__Task material__:
##########
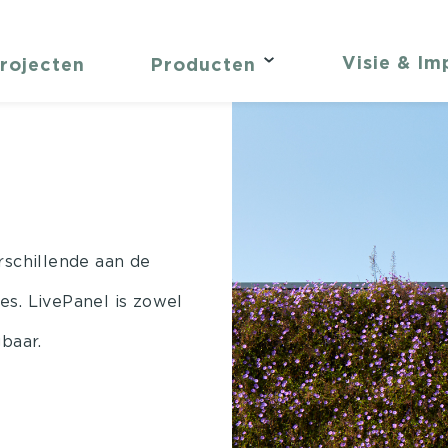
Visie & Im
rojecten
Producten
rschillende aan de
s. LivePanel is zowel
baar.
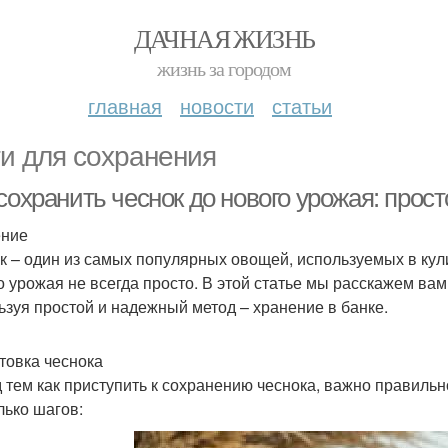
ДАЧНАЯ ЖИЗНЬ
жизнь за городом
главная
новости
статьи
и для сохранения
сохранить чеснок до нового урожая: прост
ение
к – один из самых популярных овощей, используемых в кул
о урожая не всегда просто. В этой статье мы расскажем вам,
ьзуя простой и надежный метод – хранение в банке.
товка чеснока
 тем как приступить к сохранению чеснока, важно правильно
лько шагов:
##########
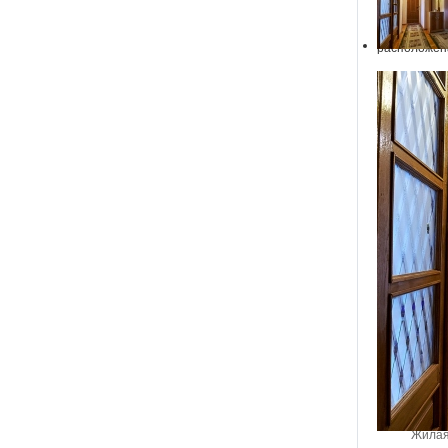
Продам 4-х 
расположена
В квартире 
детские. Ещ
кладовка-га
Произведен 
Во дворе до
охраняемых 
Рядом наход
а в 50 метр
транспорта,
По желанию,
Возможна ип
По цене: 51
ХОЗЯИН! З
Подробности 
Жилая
##########
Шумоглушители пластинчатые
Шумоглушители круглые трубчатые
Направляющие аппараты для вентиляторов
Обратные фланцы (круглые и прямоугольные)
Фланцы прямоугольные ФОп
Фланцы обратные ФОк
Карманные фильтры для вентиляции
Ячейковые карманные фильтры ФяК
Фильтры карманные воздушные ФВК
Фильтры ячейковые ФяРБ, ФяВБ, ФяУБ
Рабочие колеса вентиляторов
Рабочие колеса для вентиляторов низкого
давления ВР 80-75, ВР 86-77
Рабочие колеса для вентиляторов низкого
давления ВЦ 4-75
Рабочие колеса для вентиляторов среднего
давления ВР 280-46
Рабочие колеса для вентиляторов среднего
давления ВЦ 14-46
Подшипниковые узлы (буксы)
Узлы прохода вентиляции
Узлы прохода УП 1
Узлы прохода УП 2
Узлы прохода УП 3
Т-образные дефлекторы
##########
__Work instructions__: Set down again, word for word, the stretch of records from the line with "Узлы прохода УП 1" to the line with "Т-образные дефлекторы", both of those lines included.

__Answer to this task__:
Узлы прохода УП 1
Узлы прохода УП 2
Узлы прохода УП 3
Т-образные дефлекторы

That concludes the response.